Hillary states that no matter what nationality or religion, extremists always focus on women. Indeed, country and religion are the matter. While religions and national cultures are precious to diverse humanity, many continue to endorse vestigial beliefs about gender and practices that undergird domination and inveigh against the equality of people. Gender roles are too often held to be as sacred as religious canon, essential, immutable, and protected fundaments of society, beyond ethics. Whereas Aristotle believes that sexism is both natural and acceptable, the current global consensus professes that sexism is cultural, and that we ought to eliminate it because it is wrong.
During the twentieth century, a new ethical vision about the culture of domination engulfed humanity. In terms of race, the clarity of conviction in the abolition of slavery and desegregation dispelled the awkwardness of intervening in ingrained tradition with laws, education, and policies. Private white-only tennis clubs were integrated or closed. The validity of ethics is not subject to consent or desire. Even if a black wo/man wants to remain or become a slave, abolition is binding – because the relationship of domination is wrong. So is sexism – even if people choose it “freely.” Clinton quotes Supreme Court Justice Ruth Bader Ginsburg about her trip to Egypt and Tunisia — “the daughters of the Middle East ‘should be able to aspire and achieve based on the talent God gave them and not be held back by any laws made by men.’” In spite of waves of feminism, gender-based oppression persists to handicap humanity in the twenty-first century. Today’s “smart power” policy should head us toward zero tolerance for sexism. There are no shortcuts to unapologetic, proactive, systematic, and robust strategies to achieve the gender equality humankind desperately needs.

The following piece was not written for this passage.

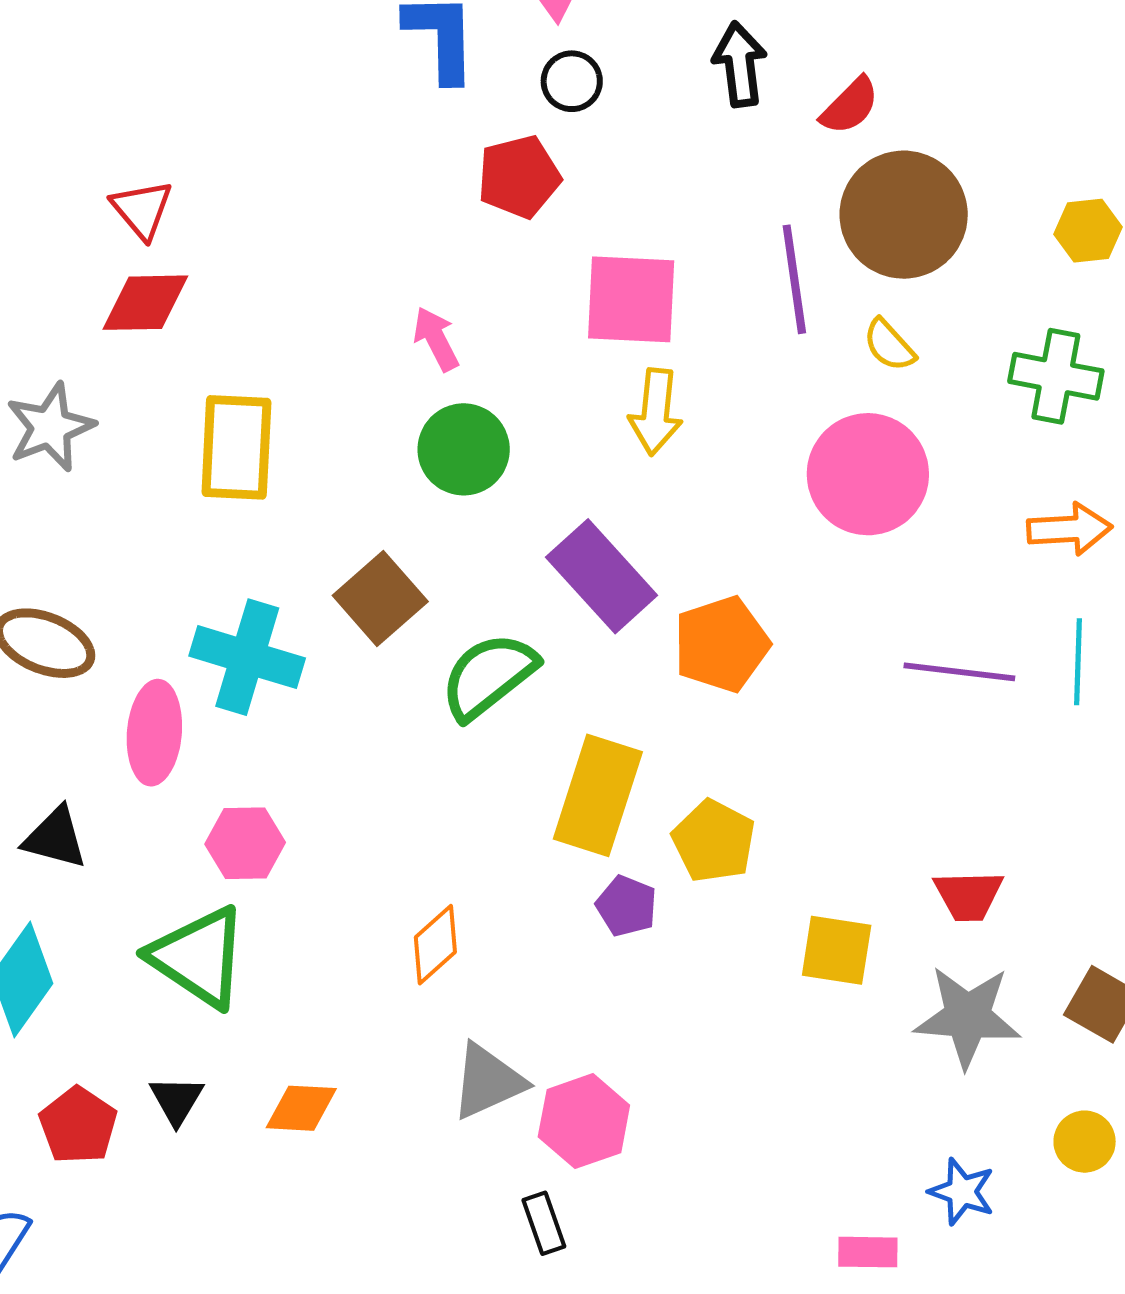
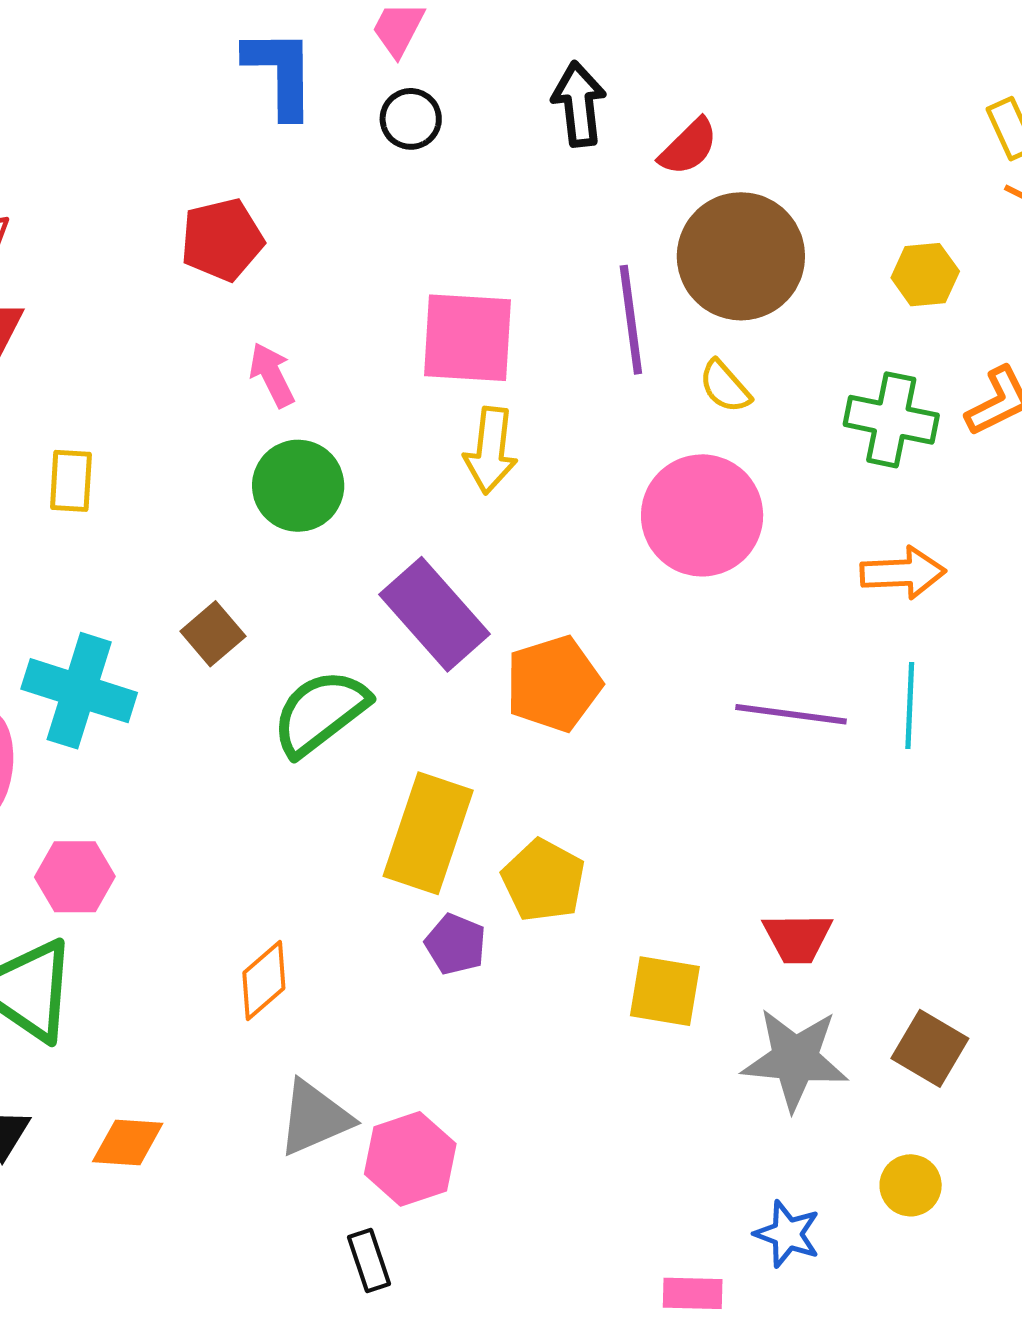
red pentagon: (519, 177) -> (222, 240), moved
yellow rectangle: (236, 447) -> (71, 481), size x0.6
brown square: (380, 598) -> (213, 634), size x0.7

This analysis suggests that extremist ideas are rooted in our own lives – in the attitudes and practices we endorse and to which we acquiesce daily. Hillary’s mystery points us to the need to fearlessly uproot the golden mean of domination from our cultures and religions, beliefs and practices – from our hearts and minds; our own families, communities, and institutions, private, public, and corporate; and from the media. Clinton speaks of women leading our communities and nations in struggles to make peace, counter extremism, broaden prosperity, and advance democracy. We – men and women — have the solution to Hillary’s mystery: our unrelenting resolve to ensure and welcome the full security, participation, and leadership of girls and women in all realms of human society.